Venezuela : la vie des patients dialysés en danger
Quinze patients souffrant d’insuffisance rénale sont morts au Venezuela, faute de dialyse. Le pays est confronté, depuis jeudi dernier, à une géante panne d’électricité.
Selon les informations communiquées par l'ONG Codevida à l'AFP, au moins quinze patients souffrant d'insuffisance rénale sont décédés au Venezuela, depuis le début de la panne jeudi en fin d'après-midi. Parmi les 10 200 patients identifiés à travers le pays, au moins 3 000 dépendent, pour leur survie, de trois dialyses par semaine, assure Francisco Valencia, directeur de l’ONG Codevida.
Quelques minutes de dialyse
"Je suis venu tenter ma chance, et grâce à Dieu j'ai eu du courant". Depuis cinq ans, Alfredo, 23 ans, dépend d’un rein artificiel. Après trois jours sans dialyse, le jeune homme avait la bouche sèche et des nausées. Dimanche, il a profité d’un bref rétablissement du courant pour se soigner.
Vendredi, Alfredo avait eu à peine 30 minutes de traitement avant une nouvelle panne électrique. Comme les 39 autres patients ce jour-là, il avait du repartir chez lui et affronter l’obscurité. "Beaucoup d'entre nous étaient gonflés d'oedèmes, c'était affreux", confie Alfredo, qui vit avec sa grand-mère dans un quartier pauvre de l'ouest de Caracas. "J'étais inquiète parce qu'il n'arrivait absolument pas à uriner", confie la veille dame, Delma Vargas.

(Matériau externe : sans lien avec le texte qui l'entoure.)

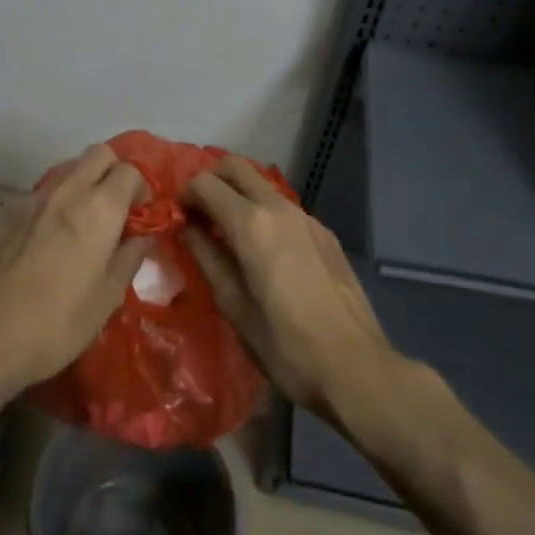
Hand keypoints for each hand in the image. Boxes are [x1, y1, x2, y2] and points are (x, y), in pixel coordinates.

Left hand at [0, 144, 149, 391]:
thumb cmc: (59, 322)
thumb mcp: (107, 298)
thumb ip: (129, 259)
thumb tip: (142, 237)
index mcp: (99, 209)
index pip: (129, 171)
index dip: (142, 187)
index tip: (142, 214)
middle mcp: (67, 192)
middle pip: (98, 154)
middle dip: (114, 171)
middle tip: (118, 208)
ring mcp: (33, 199)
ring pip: (68, 169)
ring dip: (85, 183)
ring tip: (86, 222)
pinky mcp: (8, 213)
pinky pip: (42, 193)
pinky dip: (57, 202)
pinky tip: (52, 238)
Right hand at [184, 157, 395, 419]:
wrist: (356, 367)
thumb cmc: (285, 344)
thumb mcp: (233, 305)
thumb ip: (206, 258)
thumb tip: (186, 229)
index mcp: (251, 224)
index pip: (205, 184)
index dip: (185, 195)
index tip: (177, 219)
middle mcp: (279, 208)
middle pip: (235, 167)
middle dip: (211, 181)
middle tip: (199, 214)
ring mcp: (306, 217)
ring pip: (261, 185)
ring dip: (238, 196)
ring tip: (228, 234)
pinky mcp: (325, 233)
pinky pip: (284, 208)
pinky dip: (264, 214)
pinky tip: (264, 252)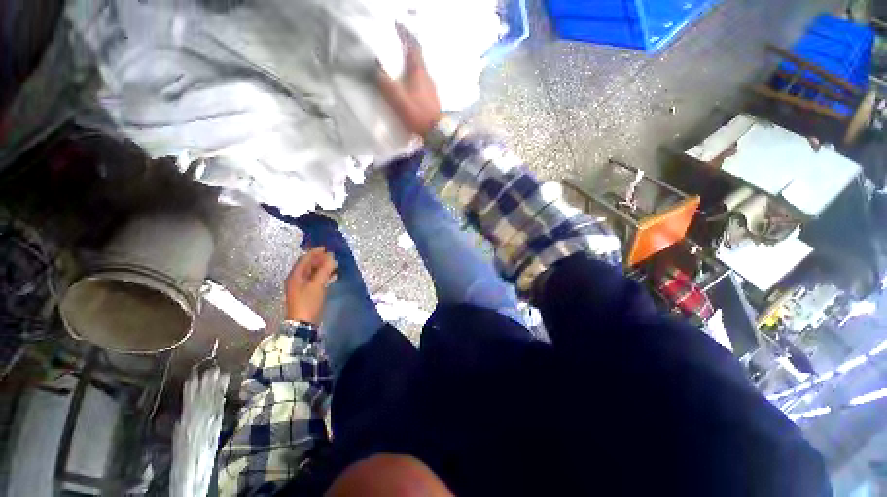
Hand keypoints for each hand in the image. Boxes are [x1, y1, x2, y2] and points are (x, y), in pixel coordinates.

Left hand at [285, 247, 337, 324]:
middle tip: (332, 256)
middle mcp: (297, 279)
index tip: (326, 248)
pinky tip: (333, 276)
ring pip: (313, 273)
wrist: (304, 324)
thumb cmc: (308, 302)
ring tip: (335, 264)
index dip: (315, 253)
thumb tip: (331, 257)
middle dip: (320, 259)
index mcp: (295, 276)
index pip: (304, 259)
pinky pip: (316, 280)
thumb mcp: (317, 284)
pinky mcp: (309, 293)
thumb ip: (324, 270)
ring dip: (323, 267)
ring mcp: (302, 287)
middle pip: (308, 265)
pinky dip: (324, 276)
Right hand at [377, 26, 441, 136]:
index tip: (396, 29)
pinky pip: (421, 83)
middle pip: (417, 58)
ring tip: (399, 68)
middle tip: (394, 50)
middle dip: (406, 52)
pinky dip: (413, 79)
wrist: (436, 133)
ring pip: (419, 71)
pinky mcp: (432, 99)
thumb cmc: (418, 114)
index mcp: (419, 72)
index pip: (414, 47)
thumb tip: (375, 69)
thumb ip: (386, 84)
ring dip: (410, 67)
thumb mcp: (398, 100)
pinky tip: (408, 87)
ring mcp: (431, 88)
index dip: (405, 36)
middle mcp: (427, 77)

Alex est arrivé au centre à peine une heure après Alfredo et n'a eu droit qu'à dix minutes de branchement avant que la machine ne cesse de fonctionner dimanche, stoppée net par une nouvelle panne au Centre de néphrologie Romulo Gallegos. Sa mère, Ninoska Arellano, l'a amené en fauteuil roulant, l'abdomen gonflé par des jours sans dialyse. "C'est angoissant, cette incertitude totale", raconte-t-elle dans cette salle partagée par une quarantaine de patients plongée dans la pénombre.
"C’est pire qu’un pays en guerre"
Normalement, 115 patients viennent se faire dialyser ici trois fois entre le lundi et le samedi. La panne, que le gouvernement attribue à un sabotage, entrave le bon fonctionnement des 139 lieux de dialyse du pays dans la majorité des établissements. "C'est pire qu'un pays en guerre", se désole Harlen Pereira, employé de banque de 51 ans qui attend son frère Harold. Après plusieurs jours d'attente, ce dernier vient enfin de réussir à se faire dialyser.

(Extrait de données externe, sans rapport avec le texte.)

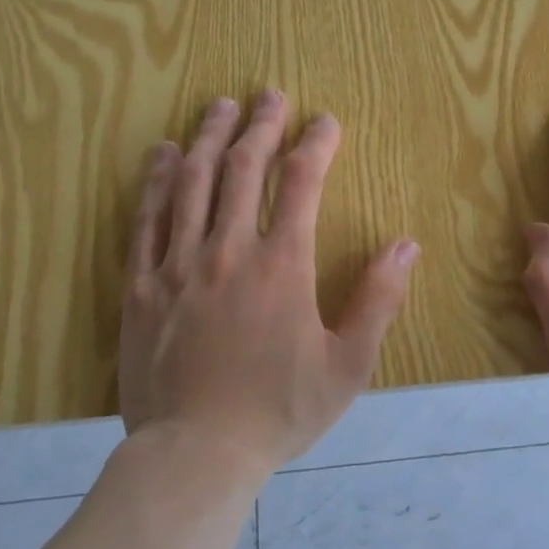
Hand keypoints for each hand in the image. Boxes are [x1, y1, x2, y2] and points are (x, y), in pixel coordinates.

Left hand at [119, 92, 418, 472]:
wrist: (195, 454)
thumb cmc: (279, 411)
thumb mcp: (348, 365)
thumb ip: (378, 300)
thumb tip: (405, 244)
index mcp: (282, 266)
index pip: (301, 183)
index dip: (315, 144)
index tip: (325, 121)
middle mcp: (228, 250)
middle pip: (242, 168)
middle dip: (261, 125)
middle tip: (270, 93)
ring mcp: (179, 264)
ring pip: (191, 182)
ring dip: (208, 137)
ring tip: (220, 105)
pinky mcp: (142, 285)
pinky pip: (146, 219)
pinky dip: (155, 180)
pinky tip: (162, 155)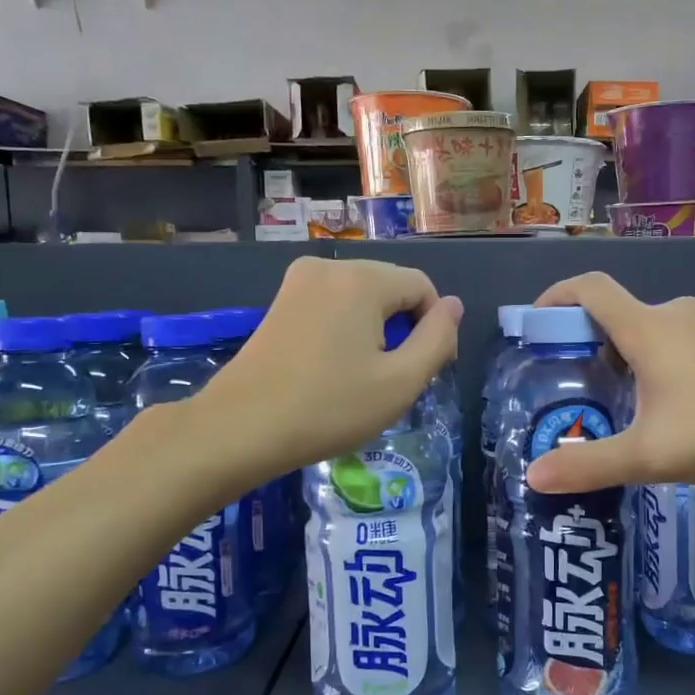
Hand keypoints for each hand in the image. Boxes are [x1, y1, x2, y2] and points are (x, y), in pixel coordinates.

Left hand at [201, 257, 460, 476]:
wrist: (241, 428)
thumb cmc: (329, 408)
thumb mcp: (400, 382)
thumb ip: (437, 339)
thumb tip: (453, 306)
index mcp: (362, 279)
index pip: (422, 287)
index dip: (435, 327)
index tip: (424, 372)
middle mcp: (329, 267)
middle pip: (391, 288)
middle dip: (403, 328)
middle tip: (393, 380)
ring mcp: (298, 282)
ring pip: (362, 298)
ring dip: (376, 331)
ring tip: (364, 378)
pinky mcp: (280, 302)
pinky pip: (333, 305)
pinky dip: (346, 330)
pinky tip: (335, 369)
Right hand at [524, 273, 694, 493]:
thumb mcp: (652, 454)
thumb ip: (591, 465)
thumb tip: (533, 477)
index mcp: (646, 329)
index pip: (588, 289)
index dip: (555, 297)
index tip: (536, 322)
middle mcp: (676, 314)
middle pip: (619, 316)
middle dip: (591, 345)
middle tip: (580, 389)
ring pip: (655, 333)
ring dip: (631, 359)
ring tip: (629, 409)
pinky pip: (687, 345)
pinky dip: (666, 366)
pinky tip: (683, 411)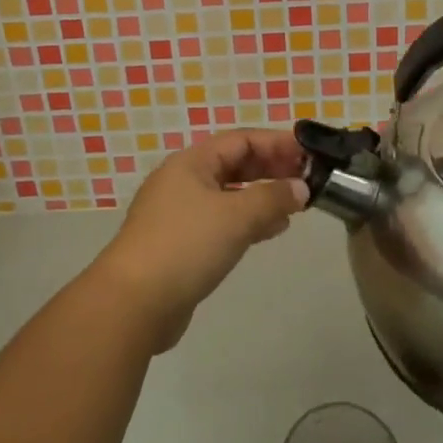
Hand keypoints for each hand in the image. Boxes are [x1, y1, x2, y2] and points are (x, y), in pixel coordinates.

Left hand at [92, 129, 308, 352]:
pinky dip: (247, 220)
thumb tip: (301, 188)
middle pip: (234, 164)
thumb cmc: (186, 245)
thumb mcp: (236, 216)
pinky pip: (222, 221)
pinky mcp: (181, 244)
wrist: (133, 303)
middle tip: (307, 178)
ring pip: (229, 194)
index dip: (276, 143)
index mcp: (192, 162)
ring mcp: (180, 213)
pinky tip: (271, 231)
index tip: (308, 152)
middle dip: (271, 168)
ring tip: (295, 205)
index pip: (241, 140)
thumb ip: (272, 198)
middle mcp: (184, 181)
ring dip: (262, 196)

Malheureusement, ce scénario n’est pas le même pour tout le monde. Frank Pacheco était un artiste plasticien de 57 ans. Il est mort dimanche à l'Hôpital Universitaire de Caracas après huit jours sans dialyse. "Il a raté un examen, et un traitement qu'il n'a pu suivre samedi, a expliqué sa fille Gabriela.
Pour l'infirmière, Maria Godoy pourtant, qui lutte pour soulager ses patients en les raccordant aux machines, ces dernières journées ont été très "stressantes". A chaque nouvelle panne, elle a dû déconnecter les patients du filtre qui purifie leur sang pendant quatre heures, en temps normal. "Dimanche on a préparé la salle", se rappelle-t-elle. Elle espérait pouvoir travailler jusqu'au soir, mais il a fallu fermer de nouveau à la mi-journée faute de courant.